Victor Hugues, nouveau maître de l'île, peut enfin appliquer le décret de Pluviôse mais les esclaves, à peine libérés de leurs chaînes, sont aussitôt astreints à travailler comme salariés sur les plantations. Beaucoup se révoltent en 1797 contre leurs nouveaux maîtres (blancs ou affranchis de couleur au service de la République). 

• En Guyane, une colonie périphérique du littoral sud-américain, l'application du décret ne soulève pas d'opposition majeure.

• Par contre dans la grande et riche île de Saint-Domingue, les planteurs appellent les Anglais sitôt voté le décret de Pluviôse ! Le chef des esclaves insurgés, Toussaint Louverture, voyant cela, se rallie au gouvernement de la Révolution et combat les Anglais qui ont débarqué en masse sur l'île. En octobre 1798, le dernier Anglais quitte l'île. Toussaint Louverture, fort de son succès, annexe la partie espagnole de l'île. Il rétablit la prospérité en imposant, comme en Guadeloupe, le travail forcé. Le 8 juillet 1801, il proclame l'autonomie de Saint-Domingue et se nomme Gouverneur général à vie de la nouvelle République. À Paris, le Premier consul Napoléon Bonaparte n'apprécie guère la chose.

Rétablissement de l'esclavage

En 1801, Bonaparte envoie à Saint-Domingue une puissante expédition militaire pour reprendre possession de l'île, sous le commandement de son beau-frère, le général Charles Leclerc. Ce sera un dramatique échec.

L'année suivante, il envoie en Guadeloupe une autre expédition sous le commandement du général Antoine Richepance pour réprimer une insurrection conduite par un ancien officier de la Révolution, Louis Delgrès, fils d'un planteur blanc de la Martinique et d'une mulâtresse. Au prix de nombreuses atrocités, Richepance réussit à reprendre l'île aux insurgés et à y rétablir l'esclavage. Ce faisant, il va plus loin que le décret du 20 mai 1802, qui excluait la Guadeloupe des colonies où devait être restauré l'esclavage !

La France, qui a été en 1794 le premier États du monde à tenter d'en finir avec l'esclavage ne l'abolira définitivement qu'en 1848, soit quinze ans après le Royaume-Uni.

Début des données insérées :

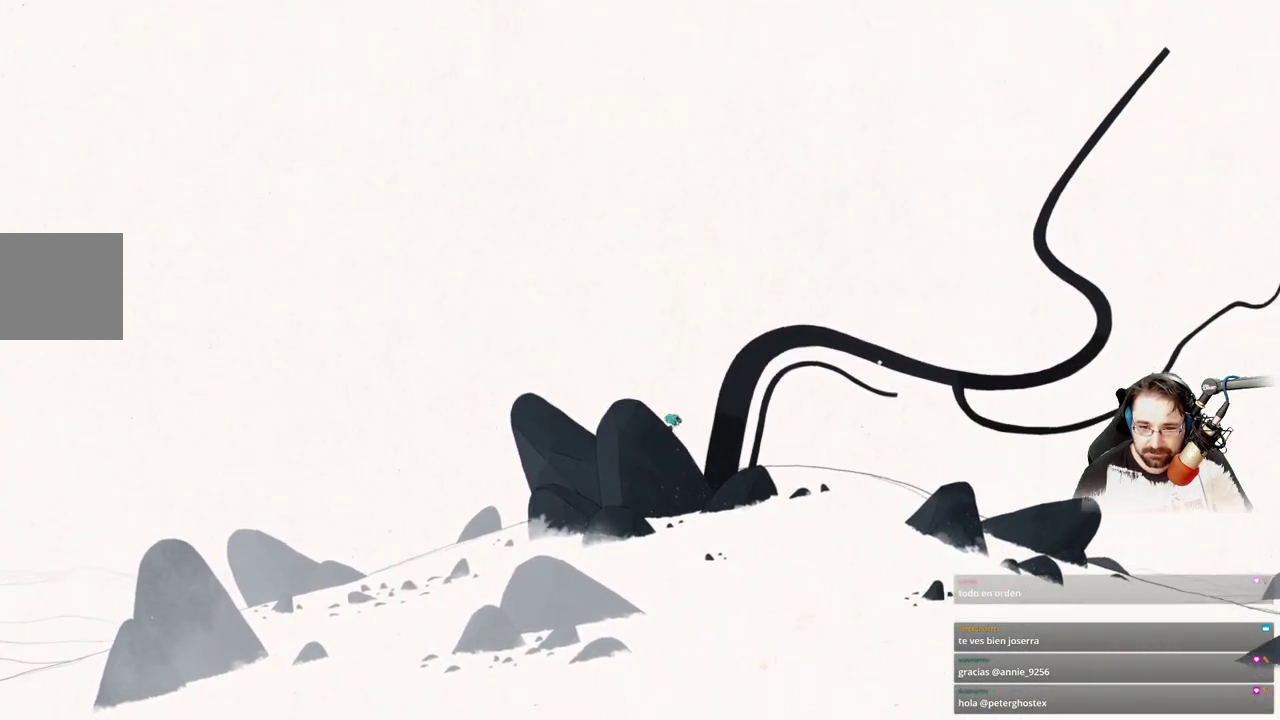
{"buttons": ["A"], "left_stick": "right", "right_stick": "center", "events": [[100, "A", "down"]]}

Notons que la traite atlantique (l'achat de captifs en Afrique et leur revente aux Amériques) n'est pas concernée par l'édit de Pluviôse. Simplement parce que la guerre l'a suspendue. Elle reprendra de plus belle sitôt après le décret-loi de Bonaparte qui rétablira l'esclavage.

Publié ou mis à jour le : 2024-01-31 17:14:39
Boutté (05-02-2018 08:37:03)

Haïti, moitié francophone d'Hispanola"la plus riche colonie" est devenu pays de misère alors que celle hispanophone dite St.Domingue vit fort bien . Quelles en sont les causes ?

Renaud (22-06-2006 00:23:06)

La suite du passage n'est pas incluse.